At this moment, there are a handful of text messages sitting on my phone from June. I never opened the messages to read them, though I know what they say. I had a chance to read them as they appeared on my locked phone screen and then I made the conscious choice not to open any of them. Because the notification, the red bubble with the high number, was going to “remind” me to later answer the text message. It did not. It has not. And as a result, I haven’t spoken to the particular friends who sent those messages since June.
To those friends, I’m sorry I didn’t answer your message. Your messages weren’t about logistics—I respond fast to questions like: Does the local supermarket have paper towels today? Your messages weren’t memes that needed nothing more than a “haha” reaction, and they weren’t messages that required immediate attention for another reason. They were messages that spoke to the heart of this life, of solo parenting and pandemic parenting and grieving while living—even if that’s not what they were meant to speak to. They were largely innocent messages that asked how things were going or what the kids thought about distance learning. They were messages that if I wanted to answer honestly—which is the kind of answer you deserve—would require cracking open the walls I’ve built these last six months and admitting to myself how hard this all is. Admitting the same to you.

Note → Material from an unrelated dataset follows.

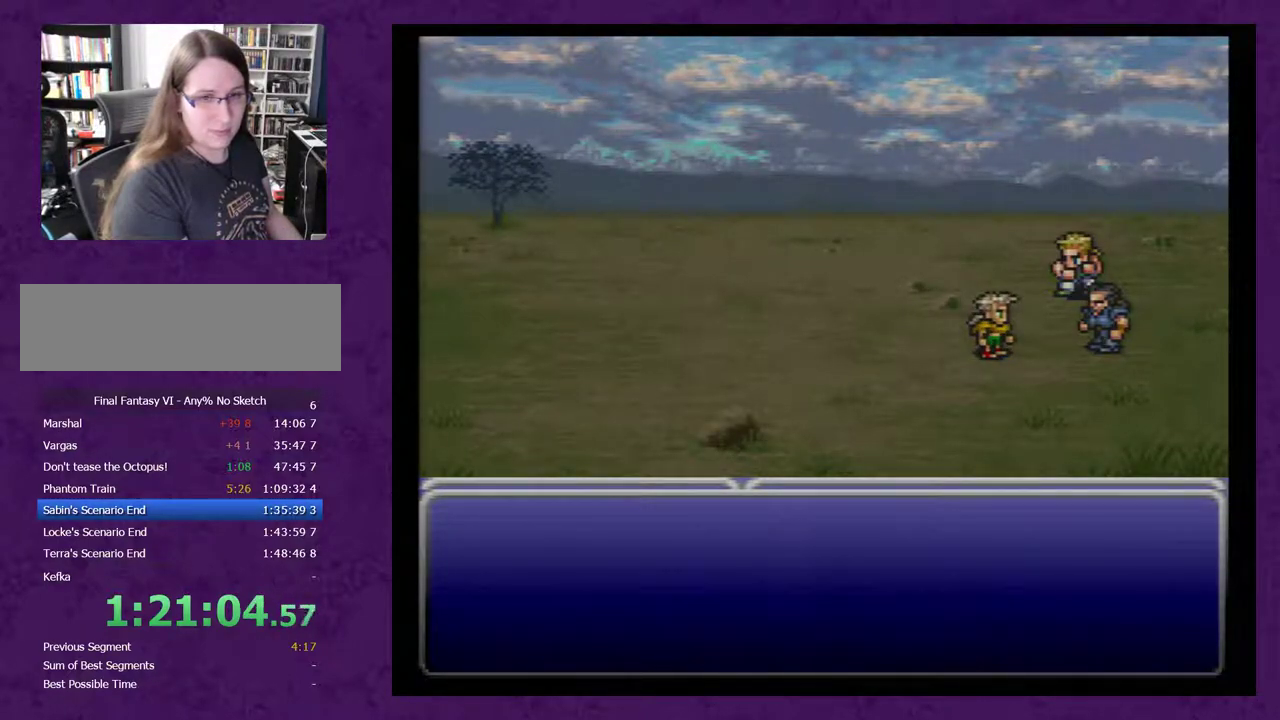
{"buttons": ["A"], "events": []}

The truth is that I can’t admit that. If I do, the floodgates will open, and I’ll have to admit to the simmering guilt constantly telling me I’m not doing enough for my kids, and the weight I’m carrying as my to-do list grows exponentially despite my best efforts. I’d have to admit to the undercurrent of fear I wake up with every morning, hoping today isn’t the day I learn that the choices I’ve made to keep my family healthy and reasonably happy have been wrong. You see, I couldn’t answer your text messages, because then I’d have to admit to you, and to myself, exactly how burned out I am. So I’m sorry I didn’t answer your text message. As they say in the movies: it’s not you, it’s me.
I know there are phones out there where my text messages are sitting unanswered, waiting as little numbers in red reminder bubbles, and I forgive you for forgetting or overlooking or being too burned out to answer my text.
Because I’m sure your reasons for not answering are the same. Your reasons may be identical to mine or they may be reasons that I can’t even begin to imagine. We’re all living through a pandemic and we’re all trying our best.
Most importantly, when you do text me, I won’t ask why my original text went unanswered for so long. I won’t make you feel guilty for holding me as a number in a little red bubble for so long. I’ll know you’re doing your best to be everything for everyone. Instead, I’ll be grateful to see the message from you, because maybe it means that, for the moment, you’re feeling a little less burned out. And I hope that’s true.